TEXT FOR ANALYSIS -
########################################

As a baseline benchmark, our implementations branch from and compare to Qiskit’s VF2PostLayout pass. Proceeding in this way allows us to carefully isolate the computational engine and understand the role of accelerated computing in the process of layout selection. Currently, Qiskit processes these rankings sequentially in Python, evaluating one mapping at a time. Since each layout ranking consists of independent operations, this process is an ideal candidate for efficient parallel implementation.

Our collaboration developed multiple improved implementations using both CPU and GPU parallelism:

  • CPU Multithreading: We first optimized the ranking process to distribute calculations across multiple CPU cores, improving efficiency compared to a serial implementation.
  • GPU Acceleration: We created two GPU implementations that take advantage of different levels of parallelization:
    • Layout-level parallelism: Multiple layouts are evaluated simultaneously, each assigned to a separate GPU thread.

########################################

GIVEN DATA -
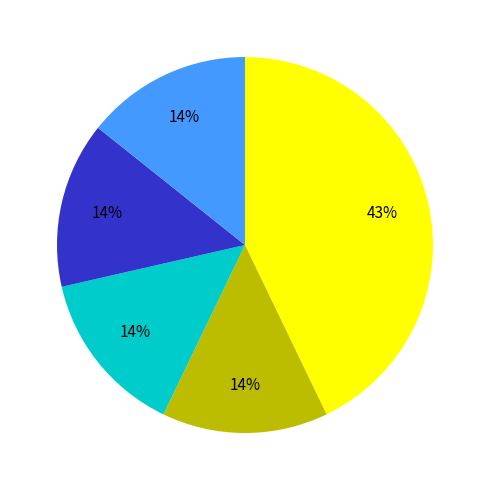

To the nearest percent, what is the difference between the largest and smallest slice percentages?

29%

########################################

STUDY QUESTIONS -
- A) Summarize the excerpt on accelerating layout ranking in two sentences.
- B) Extend the excerpt on accelerating layout ranking, picking up right after its final sentence.
The listing plays no part in the work here.

PER-TASK ANSWERS -
- A) Qiskit's VF2PostLayout pass, used as the baseline, ranks layouts sequentially in Python one mapping at a time, but because each ranking consists of independent operations, the process suits parallel implementation. The collaboration built CPU multithreading that spreads calculations across cores, plus two GPU implementations, one of which evaluates multiple layouts simultaneously by assigning each to a separate GPU thread.

- B)
    • Qubit-level parallelism: The ranking computations within each layout are further parallelized, distributing work across many smaller GPU operations.

By developing these different implementations, we could fairly assess the best methodology and computational resources for optimizing layout ranking.

Benchmarking performance across time and cost

We conducted two sets of experiments to measure the impact of GPU acceleration: testing real quantum circuits and random layouts. To directly understand the impact on our path to quantum advantage, we measured both compute time and cost – two metrics that matter to end users.

1. Full-Pipeline Benchmark (real quantum circuits)

We first focused on real-world performance using a standard quantum circuit benchmark—Bernstein-Vazirani circuits of increasing size—and a realistic synthetic QPU backend with twice the number of qubits as needed for the circuit. 

For these benchmarks, we compared our GPU-accelerated ranking step against the default Qiskit 1.2.4 VF2PostLayout pass. Each benchmark run was evaluated and ranked at most 500,000 candidate layouts, with the number of layouts scaling with qubit count. For each ranking procedure we evaluate the time per layout by measuring the wall-clock time of the whole ranking operation and dividing it by the generated number of layouts.

We conducted this benchmark using a single host machine equipped with an AMD Ryzen Threadripper PRO (128 logical cores) for the default, and an NVIDIA RTX A5000 GPU, enabling a direct comparison of CPU and GPU performance. Evaluating solutions using distributed CPU computing was outside the scope of these experiments.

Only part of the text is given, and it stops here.